What is being asked:
Each line of the records below needs repeating exactly. Skip the pictures.

======== Records supplied ========

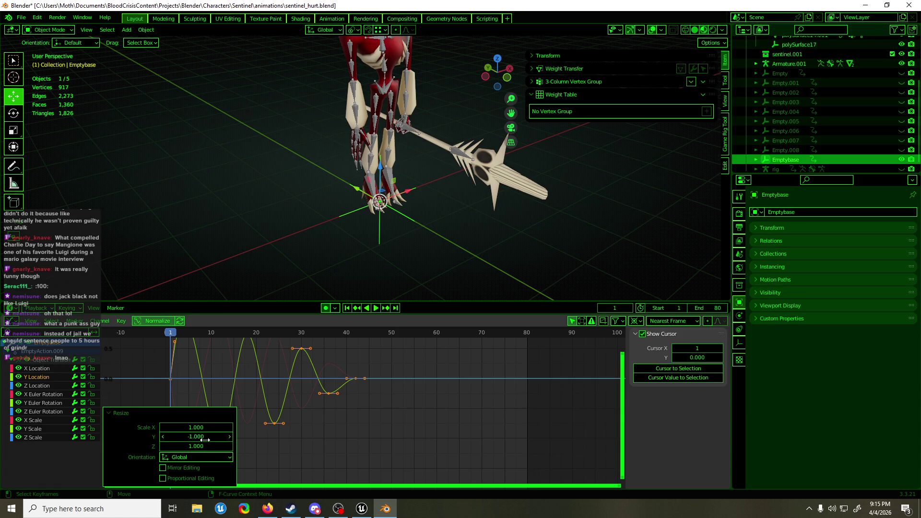
mouse_move(160, 336)
mouse_down()
mouse_move(238, 337)
mouse_move(174, 363)
mouse_up()
Step: Slide the Y Location wobble keys slightly earlier in time
click(176, 362)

========

Solution to this exercise:
mouse_move(160, 336)
mouse_down()
mouse_move(238, 337)
mouse_move(174, 363)
mouse_up()
Step: Slide the Y Location wobble keys slightly earlier in time
click(176, 362)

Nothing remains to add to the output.